PROBLEM DETAILS: Please report every line from the material that contains the word "como".

** ENTRIES SHOWN follows **

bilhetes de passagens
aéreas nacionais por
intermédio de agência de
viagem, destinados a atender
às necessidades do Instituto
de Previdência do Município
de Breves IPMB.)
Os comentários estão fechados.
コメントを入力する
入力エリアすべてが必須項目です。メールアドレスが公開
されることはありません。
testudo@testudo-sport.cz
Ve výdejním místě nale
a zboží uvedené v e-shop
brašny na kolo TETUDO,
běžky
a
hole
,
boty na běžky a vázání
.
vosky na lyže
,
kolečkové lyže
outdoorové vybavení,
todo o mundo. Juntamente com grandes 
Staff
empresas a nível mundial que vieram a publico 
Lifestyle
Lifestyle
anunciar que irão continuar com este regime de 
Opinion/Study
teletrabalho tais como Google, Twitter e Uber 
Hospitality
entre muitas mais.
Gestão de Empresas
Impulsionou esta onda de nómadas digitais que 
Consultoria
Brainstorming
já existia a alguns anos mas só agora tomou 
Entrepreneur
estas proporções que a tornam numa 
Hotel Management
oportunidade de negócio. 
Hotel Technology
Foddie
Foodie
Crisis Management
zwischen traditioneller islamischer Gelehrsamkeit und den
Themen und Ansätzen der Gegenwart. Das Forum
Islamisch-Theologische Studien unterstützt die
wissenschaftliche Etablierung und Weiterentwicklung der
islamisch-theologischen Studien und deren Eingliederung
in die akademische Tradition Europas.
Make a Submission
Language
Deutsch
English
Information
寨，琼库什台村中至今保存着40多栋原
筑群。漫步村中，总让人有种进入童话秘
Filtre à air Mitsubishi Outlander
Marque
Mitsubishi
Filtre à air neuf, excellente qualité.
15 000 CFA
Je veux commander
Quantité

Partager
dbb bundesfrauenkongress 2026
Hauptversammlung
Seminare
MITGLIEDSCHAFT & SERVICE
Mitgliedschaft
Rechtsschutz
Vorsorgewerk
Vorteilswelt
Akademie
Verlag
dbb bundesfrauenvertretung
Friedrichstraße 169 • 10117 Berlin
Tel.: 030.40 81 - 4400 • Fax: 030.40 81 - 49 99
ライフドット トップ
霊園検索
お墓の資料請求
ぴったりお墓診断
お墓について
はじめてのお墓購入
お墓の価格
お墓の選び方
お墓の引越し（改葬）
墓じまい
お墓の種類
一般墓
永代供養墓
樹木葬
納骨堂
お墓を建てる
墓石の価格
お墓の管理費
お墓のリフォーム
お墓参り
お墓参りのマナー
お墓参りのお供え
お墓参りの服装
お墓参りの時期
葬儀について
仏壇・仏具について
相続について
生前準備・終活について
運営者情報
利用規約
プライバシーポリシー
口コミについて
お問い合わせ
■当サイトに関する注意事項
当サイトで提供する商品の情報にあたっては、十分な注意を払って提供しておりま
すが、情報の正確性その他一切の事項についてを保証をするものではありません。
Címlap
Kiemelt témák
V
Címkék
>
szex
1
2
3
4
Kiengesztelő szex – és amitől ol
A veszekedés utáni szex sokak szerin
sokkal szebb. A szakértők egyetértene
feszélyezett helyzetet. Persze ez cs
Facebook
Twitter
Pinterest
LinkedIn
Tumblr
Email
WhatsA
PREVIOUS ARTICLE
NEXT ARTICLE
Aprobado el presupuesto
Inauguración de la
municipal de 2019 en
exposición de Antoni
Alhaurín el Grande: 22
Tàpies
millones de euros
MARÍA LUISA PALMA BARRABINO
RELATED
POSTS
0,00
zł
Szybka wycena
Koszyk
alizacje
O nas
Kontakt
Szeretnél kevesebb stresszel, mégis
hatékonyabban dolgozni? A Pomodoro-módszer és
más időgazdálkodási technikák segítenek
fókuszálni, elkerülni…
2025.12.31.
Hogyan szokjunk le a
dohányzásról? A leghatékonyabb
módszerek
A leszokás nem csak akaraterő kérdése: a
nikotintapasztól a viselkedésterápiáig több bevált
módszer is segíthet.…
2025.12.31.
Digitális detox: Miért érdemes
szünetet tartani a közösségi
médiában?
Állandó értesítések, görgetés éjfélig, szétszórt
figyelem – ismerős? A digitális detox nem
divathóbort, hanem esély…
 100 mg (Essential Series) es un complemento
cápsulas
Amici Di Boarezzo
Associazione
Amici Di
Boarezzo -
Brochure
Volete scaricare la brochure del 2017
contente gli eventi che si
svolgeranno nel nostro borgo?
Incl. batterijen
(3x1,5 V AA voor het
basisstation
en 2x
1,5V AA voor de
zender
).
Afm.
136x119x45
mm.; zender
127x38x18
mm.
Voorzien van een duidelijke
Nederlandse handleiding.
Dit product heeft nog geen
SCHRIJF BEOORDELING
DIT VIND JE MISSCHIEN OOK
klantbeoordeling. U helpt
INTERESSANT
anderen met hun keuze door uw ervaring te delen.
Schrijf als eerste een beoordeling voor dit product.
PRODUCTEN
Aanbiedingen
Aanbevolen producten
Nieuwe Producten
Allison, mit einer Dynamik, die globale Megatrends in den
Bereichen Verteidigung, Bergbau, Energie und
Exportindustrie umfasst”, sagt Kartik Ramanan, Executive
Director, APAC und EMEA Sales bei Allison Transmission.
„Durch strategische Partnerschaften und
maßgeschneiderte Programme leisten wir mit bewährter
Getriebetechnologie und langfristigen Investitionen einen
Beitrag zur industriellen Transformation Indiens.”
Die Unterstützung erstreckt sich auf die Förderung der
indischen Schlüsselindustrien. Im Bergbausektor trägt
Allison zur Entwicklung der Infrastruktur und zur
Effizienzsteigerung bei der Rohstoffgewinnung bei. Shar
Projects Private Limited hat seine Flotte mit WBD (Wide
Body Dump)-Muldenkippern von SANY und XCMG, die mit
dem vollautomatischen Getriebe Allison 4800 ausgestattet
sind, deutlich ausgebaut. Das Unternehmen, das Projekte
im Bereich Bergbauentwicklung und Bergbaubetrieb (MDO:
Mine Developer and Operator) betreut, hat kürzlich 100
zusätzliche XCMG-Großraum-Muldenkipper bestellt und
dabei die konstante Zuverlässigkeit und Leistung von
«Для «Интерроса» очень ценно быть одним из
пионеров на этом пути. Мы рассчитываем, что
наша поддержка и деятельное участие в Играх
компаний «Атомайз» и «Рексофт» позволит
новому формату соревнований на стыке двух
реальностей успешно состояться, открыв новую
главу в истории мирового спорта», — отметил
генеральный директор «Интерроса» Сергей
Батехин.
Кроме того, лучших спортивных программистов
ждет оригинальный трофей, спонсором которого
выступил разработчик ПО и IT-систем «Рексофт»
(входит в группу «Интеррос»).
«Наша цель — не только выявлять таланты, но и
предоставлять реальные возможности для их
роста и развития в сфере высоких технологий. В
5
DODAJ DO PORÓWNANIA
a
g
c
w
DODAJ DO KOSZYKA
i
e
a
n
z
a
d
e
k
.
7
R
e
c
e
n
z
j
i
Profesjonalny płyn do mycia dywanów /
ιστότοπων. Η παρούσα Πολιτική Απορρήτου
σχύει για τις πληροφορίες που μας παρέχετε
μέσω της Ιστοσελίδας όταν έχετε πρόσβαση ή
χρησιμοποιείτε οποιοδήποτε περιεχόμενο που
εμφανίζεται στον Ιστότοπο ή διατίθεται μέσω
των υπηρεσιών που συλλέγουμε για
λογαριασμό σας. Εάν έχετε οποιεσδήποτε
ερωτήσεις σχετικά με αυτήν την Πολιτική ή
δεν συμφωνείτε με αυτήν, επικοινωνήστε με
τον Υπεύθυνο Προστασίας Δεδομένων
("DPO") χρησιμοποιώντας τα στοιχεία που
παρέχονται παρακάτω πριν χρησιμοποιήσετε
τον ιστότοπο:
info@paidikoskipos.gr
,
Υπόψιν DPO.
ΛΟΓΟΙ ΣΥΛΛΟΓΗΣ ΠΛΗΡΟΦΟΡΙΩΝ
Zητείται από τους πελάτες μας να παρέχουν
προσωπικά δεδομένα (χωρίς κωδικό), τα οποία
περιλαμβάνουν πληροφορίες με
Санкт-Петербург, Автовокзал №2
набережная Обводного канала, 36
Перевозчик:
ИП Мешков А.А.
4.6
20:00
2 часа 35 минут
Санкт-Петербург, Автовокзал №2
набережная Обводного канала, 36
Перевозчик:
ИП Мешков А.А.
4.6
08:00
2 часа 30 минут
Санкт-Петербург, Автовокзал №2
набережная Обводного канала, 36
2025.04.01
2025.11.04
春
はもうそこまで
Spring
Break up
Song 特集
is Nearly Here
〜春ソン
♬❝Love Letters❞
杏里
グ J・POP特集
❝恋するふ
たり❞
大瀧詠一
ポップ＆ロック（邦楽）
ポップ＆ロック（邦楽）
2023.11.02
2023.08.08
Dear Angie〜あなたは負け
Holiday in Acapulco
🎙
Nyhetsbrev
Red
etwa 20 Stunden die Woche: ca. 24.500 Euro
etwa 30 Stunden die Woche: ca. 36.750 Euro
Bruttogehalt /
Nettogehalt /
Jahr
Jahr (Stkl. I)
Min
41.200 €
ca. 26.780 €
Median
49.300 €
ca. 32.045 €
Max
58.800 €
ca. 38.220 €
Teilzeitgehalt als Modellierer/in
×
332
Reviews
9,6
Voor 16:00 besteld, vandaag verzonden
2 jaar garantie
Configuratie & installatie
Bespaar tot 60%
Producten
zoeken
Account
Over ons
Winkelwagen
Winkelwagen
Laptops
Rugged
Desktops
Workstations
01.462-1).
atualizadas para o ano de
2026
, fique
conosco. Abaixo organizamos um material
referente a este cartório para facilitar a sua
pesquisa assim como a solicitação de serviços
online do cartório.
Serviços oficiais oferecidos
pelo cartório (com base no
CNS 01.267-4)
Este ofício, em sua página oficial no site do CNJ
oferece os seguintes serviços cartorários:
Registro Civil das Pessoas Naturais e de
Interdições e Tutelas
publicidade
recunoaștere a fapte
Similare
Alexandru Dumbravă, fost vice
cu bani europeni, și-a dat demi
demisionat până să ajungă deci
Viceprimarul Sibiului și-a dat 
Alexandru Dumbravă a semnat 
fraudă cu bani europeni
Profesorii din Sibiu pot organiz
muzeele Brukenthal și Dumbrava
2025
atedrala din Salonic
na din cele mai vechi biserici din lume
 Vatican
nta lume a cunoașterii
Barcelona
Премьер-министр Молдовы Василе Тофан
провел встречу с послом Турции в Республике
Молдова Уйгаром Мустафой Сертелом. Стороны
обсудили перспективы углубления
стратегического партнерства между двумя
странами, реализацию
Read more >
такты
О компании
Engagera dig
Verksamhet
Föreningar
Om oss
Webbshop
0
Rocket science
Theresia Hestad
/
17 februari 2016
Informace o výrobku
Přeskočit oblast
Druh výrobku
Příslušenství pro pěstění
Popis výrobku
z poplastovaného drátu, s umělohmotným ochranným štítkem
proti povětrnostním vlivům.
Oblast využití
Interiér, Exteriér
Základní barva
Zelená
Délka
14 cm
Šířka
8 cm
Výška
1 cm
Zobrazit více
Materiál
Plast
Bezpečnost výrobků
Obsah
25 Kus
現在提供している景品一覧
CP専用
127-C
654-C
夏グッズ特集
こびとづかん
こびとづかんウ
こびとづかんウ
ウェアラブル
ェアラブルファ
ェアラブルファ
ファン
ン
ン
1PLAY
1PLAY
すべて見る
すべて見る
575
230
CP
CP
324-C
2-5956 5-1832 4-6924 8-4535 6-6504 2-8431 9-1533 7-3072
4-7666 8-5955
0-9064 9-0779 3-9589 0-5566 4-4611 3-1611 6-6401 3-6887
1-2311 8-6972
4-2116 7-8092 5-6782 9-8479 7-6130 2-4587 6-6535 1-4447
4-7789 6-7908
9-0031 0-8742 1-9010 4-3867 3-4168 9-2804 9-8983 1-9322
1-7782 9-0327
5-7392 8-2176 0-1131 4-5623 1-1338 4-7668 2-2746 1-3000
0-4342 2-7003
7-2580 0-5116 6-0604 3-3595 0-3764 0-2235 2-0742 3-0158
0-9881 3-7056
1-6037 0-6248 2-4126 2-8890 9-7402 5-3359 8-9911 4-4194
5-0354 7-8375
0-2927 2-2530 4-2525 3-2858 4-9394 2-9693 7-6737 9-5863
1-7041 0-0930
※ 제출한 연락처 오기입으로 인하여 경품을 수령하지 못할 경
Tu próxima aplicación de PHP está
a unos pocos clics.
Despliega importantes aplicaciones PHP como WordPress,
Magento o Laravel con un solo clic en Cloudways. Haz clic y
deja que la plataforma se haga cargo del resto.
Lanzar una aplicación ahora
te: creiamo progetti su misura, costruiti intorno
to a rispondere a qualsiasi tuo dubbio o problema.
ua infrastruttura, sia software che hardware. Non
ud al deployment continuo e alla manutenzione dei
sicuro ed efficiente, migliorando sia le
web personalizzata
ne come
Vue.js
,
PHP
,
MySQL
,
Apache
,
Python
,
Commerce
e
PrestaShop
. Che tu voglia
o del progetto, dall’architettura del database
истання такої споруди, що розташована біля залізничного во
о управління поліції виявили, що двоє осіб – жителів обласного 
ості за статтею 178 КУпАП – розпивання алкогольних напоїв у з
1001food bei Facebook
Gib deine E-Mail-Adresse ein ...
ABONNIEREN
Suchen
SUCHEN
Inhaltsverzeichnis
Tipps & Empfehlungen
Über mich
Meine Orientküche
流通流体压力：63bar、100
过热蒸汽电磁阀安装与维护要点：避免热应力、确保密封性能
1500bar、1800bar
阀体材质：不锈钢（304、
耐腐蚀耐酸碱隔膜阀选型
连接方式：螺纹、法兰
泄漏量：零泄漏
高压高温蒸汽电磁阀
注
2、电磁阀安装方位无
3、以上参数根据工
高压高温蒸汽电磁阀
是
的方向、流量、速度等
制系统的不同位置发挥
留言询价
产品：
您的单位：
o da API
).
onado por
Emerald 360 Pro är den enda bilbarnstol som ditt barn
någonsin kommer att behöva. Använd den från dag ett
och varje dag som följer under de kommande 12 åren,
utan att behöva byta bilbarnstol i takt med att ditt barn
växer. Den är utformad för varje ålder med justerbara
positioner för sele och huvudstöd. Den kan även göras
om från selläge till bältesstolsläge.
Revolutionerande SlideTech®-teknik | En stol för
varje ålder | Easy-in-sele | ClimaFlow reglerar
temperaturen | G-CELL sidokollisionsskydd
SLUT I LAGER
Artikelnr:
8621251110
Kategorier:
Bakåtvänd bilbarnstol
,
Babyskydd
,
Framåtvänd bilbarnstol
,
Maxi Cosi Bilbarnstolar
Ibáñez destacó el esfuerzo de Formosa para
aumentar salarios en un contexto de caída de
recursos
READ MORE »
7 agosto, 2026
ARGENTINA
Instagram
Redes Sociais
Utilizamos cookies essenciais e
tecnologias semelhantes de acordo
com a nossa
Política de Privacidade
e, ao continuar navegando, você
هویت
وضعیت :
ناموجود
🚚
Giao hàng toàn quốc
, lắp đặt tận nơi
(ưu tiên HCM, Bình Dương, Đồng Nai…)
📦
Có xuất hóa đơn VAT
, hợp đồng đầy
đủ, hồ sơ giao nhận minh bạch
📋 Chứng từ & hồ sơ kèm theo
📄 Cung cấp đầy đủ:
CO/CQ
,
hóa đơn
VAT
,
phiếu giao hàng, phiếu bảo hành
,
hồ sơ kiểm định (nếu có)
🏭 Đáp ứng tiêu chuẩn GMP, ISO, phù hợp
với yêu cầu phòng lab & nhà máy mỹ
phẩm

** End of ENTRIES SHOWN **

SOLUTION FOR THIS PROBLEM:
teletrabalho tais como Google, Twitter e Uber 
pesquisa assim como a solicitação de serviços
Despliega importantes aplicaciones PHP como WordPress,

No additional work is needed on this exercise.